Globally, business web-based video conferencing traffic is forecasted to grow six fold from 2011 to 2016, a compounded aggregate growth rate (CAGR) of 45 percent1. Devices, such as computers, smartphones, cameras, and dedicated Telepresence units, used to send and receive video are proliferating. Helping ensure a consistent experience and the capability to troubleshoot problems are critical in all these scenarios, and the network plays a major role. Cisco Catalyst switches have Medianet features that enable lifecycle video solutions to assess network readiness for video with built-in IP service-level agreement (SLA) tools, automated troubleshooting, and per-flow and per-hop flow metrics to measure such factors as packet loss and network jitter.

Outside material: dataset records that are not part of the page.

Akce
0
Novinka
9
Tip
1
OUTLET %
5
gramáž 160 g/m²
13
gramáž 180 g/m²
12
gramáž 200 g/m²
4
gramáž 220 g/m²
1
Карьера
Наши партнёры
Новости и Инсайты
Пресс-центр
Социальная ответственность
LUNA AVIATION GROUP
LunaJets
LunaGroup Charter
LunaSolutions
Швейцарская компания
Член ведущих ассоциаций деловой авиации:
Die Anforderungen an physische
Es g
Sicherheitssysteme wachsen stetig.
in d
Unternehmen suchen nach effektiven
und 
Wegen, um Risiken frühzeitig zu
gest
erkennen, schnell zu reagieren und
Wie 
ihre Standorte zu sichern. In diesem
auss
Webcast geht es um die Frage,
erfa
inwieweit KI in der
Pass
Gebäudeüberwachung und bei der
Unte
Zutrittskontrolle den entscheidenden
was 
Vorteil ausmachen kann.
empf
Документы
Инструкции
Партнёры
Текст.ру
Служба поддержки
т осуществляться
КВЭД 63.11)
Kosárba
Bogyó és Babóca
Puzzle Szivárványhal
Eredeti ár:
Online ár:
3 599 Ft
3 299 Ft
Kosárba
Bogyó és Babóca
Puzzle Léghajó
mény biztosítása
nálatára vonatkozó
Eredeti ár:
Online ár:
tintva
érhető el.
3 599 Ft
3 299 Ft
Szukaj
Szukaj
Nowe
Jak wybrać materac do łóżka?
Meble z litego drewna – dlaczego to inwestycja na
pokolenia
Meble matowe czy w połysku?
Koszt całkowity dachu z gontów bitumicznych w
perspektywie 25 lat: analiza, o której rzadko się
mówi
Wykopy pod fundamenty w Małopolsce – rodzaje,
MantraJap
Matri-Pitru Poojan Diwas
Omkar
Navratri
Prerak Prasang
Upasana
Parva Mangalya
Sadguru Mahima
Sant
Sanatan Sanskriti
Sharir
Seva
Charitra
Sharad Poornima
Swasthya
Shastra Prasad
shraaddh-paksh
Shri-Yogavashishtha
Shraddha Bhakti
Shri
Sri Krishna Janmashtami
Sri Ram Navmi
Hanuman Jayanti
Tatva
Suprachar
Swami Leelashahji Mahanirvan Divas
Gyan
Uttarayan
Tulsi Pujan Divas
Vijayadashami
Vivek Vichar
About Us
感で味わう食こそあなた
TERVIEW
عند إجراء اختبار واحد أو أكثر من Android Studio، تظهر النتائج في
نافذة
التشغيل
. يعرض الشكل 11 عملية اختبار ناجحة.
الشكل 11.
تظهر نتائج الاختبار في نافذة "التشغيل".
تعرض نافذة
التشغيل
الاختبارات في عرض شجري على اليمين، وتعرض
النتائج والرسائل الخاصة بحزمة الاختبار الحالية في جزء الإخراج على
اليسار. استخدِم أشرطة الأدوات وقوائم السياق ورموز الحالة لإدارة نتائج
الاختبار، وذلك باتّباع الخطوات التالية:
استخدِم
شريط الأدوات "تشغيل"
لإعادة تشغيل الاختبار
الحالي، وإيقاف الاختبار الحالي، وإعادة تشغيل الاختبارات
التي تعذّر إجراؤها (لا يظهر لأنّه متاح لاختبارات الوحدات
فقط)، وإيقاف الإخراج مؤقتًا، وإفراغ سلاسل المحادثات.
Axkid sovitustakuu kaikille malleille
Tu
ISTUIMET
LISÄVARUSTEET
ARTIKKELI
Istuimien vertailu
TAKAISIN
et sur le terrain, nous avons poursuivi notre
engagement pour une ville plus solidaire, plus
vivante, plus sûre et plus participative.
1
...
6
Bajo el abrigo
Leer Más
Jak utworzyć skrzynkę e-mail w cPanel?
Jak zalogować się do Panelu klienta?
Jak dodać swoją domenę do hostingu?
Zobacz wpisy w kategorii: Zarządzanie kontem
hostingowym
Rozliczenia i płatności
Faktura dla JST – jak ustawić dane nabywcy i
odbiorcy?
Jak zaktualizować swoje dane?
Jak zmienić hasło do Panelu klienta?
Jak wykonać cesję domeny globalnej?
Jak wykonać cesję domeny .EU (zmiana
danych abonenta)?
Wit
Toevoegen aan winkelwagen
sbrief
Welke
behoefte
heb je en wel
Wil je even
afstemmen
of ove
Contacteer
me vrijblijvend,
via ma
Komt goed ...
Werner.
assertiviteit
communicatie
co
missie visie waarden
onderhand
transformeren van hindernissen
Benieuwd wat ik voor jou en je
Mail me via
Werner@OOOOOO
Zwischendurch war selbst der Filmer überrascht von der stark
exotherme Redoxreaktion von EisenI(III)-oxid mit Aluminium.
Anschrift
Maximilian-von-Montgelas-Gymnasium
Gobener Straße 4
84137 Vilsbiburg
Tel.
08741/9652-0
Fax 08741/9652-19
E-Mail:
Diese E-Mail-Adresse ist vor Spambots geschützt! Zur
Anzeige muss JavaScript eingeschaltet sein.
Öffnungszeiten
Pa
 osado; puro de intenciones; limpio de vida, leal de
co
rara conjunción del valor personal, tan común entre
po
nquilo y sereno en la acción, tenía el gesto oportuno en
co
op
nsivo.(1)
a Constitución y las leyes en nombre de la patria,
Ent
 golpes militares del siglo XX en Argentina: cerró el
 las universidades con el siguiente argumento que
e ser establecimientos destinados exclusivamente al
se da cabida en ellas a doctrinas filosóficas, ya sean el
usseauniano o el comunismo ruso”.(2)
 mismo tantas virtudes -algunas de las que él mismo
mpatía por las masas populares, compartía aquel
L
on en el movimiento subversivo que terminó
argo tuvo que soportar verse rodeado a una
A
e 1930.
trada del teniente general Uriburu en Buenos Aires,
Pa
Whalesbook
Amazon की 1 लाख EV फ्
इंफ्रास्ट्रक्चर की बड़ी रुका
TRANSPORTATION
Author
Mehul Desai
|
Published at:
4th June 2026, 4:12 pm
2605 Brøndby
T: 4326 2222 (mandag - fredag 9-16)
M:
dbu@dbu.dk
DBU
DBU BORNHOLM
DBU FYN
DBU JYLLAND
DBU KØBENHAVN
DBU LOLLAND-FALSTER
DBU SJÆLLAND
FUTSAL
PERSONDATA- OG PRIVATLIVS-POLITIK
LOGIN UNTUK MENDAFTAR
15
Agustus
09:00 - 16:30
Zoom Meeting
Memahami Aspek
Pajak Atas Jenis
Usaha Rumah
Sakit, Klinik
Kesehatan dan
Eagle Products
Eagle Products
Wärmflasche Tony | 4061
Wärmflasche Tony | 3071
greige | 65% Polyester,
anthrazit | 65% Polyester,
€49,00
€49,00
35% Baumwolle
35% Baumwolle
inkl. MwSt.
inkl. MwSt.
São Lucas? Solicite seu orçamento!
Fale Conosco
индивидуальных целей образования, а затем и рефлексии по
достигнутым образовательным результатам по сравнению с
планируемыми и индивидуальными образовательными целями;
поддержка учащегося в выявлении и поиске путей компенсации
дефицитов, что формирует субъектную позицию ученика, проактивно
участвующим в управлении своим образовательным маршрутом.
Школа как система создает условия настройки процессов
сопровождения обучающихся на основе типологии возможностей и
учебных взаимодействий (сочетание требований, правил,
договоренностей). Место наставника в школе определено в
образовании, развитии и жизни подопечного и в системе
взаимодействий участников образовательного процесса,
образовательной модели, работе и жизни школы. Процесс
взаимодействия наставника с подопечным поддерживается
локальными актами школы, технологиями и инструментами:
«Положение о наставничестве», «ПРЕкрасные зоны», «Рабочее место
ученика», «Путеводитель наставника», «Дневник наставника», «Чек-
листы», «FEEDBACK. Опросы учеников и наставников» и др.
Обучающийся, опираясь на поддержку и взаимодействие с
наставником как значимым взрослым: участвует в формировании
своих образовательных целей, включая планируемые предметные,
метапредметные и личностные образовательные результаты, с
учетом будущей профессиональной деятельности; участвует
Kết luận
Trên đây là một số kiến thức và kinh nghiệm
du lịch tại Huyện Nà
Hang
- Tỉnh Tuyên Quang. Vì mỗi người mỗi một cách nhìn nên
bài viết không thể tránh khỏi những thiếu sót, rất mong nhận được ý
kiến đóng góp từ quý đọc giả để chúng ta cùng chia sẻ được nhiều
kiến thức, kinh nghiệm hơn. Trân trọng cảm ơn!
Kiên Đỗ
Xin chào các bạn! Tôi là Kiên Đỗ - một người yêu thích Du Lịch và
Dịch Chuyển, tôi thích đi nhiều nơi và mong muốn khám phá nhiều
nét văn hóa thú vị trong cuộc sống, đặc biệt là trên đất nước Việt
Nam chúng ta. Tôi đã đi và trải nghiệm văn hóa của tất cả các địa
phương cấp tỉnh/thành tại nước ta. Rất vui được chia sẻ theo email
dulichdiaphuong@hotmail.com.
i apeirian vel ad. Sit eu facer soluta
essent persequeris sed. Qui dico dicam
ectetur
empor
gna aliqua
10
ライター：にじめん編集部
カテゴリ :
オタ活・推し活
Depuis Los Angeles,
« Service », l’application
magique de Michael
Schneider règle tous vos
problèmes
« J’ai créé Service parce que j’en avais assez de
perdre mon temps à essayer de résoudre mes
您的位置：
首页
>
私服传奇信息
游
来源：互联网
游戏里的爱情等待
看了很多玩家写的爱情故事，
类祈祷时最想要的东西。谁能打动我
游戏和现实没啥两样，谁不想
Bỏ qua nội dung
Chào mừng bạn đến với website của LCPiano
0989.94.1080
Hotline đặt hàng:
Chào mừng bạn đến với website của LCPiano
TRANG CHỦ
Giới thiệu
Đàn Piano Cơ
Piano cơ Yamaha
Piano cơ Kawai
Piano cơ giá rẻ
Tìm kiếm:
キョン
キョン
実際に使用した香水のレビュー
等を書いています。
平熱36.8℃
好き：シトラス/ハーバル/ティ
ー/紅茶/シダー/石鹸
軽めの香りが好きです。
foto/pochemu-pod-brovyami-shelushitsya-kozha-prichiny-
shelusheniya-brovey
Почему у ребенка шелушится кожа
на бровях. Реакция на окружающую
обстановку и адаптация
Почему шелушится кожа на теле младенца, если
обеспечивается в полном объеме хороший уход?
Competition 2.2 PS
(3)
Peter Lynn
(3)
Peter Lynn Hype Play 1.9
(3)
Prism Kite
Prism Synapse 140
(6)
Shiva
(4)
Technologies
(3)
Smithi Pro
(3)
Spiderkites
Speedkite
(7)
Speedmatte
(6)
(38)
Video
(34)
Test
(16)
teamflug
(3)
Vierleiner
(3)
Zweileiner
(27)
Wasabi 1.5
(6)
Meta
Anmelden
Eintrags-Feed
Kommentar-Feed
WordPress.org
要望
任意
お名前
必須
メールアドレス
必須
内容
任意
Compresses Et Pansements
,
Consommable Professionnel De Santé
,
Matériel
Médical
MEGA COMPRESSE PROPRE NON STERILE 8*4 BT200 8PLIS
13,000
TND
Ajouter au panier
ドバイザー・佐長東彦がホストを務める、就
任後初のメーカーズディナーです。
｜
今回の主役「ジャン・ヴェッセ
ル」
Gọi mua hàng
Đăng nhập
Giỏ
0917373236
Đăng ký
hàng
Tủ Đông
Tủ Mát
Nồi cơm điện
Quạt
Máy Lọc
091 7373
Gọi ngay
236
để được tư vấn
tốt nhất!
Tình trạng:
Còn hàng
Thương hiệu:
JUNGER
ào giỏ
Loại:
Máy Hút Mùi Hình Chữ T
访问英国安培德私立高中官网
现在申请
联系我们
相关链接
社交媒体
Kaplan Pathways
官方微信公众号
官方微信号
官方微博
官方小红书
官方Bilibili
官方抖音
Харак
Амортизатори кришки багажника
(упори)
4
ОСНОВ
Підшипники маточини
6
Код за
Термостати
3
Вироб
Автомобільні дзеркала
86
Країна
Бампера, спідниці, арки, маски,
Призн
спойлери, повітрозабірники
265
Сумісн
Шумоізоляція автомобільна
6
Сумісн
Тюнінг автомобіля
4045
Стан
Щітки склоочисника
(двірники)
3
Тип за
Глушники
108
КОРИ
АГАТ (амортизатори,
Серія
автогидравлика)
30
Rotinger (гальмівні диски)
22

Controllers to manage wireless access points are ubiquitous in campus and branch-office networks. These controllers can be a physical or virtual appliance or integrated into a LAN switch. The Cisco Catalyst 6500 Series supports the integrated Cisco Wireless Services Module 2 (WISM2). Cisco also has standalone wireless controllers that work in conjunction with the Cisco Catalyst switches.
The rising number of different applications places a huge burden on the network. Congestion and outages can occur, and network administrators need an accurate way to track the application traffic flowing through the network to troubleshoot and correct the situation. Cisco Catalyst switches provide Cisco Flexible NetFlow, Network Analysis Modules (NAMs), and Network-Based Application Recognition (NBAR), which comprehensively scan the traffic and offer reports based on protocols, applications, and users.
PoE is a technology through which power can be delivered to end devices such as IP phones and access points from
a connected LAN switch through the LAN cable. Power consumption can also be managed from a central location,
which helps conserve energy and reduce costs. Cisco Catalyst switches support PoE, Enhanced PoE (PoE+),
and Cisco Universal PoE (Cisco UPOE™), which deliver 15 to 60 watts (W) per port. Cisco EnergyWise™ technology can be used to manage energy consumption of many end devices connected to the switches.
Cloud Security and Virtual Machine Awareness As the number of virtual machines increases, so do the challenges of configuring, administering, and troubleshooting the networks that connect them. Because today’s networks have both physical and virtual servers on them, visibility and awareness into both environments is critical. Network policies, dictating everything from quality-of-service (QoS) parameters to access control lists (ACLs), define the way that clients and servers, as well as their traffic, is supposed to behave on the network.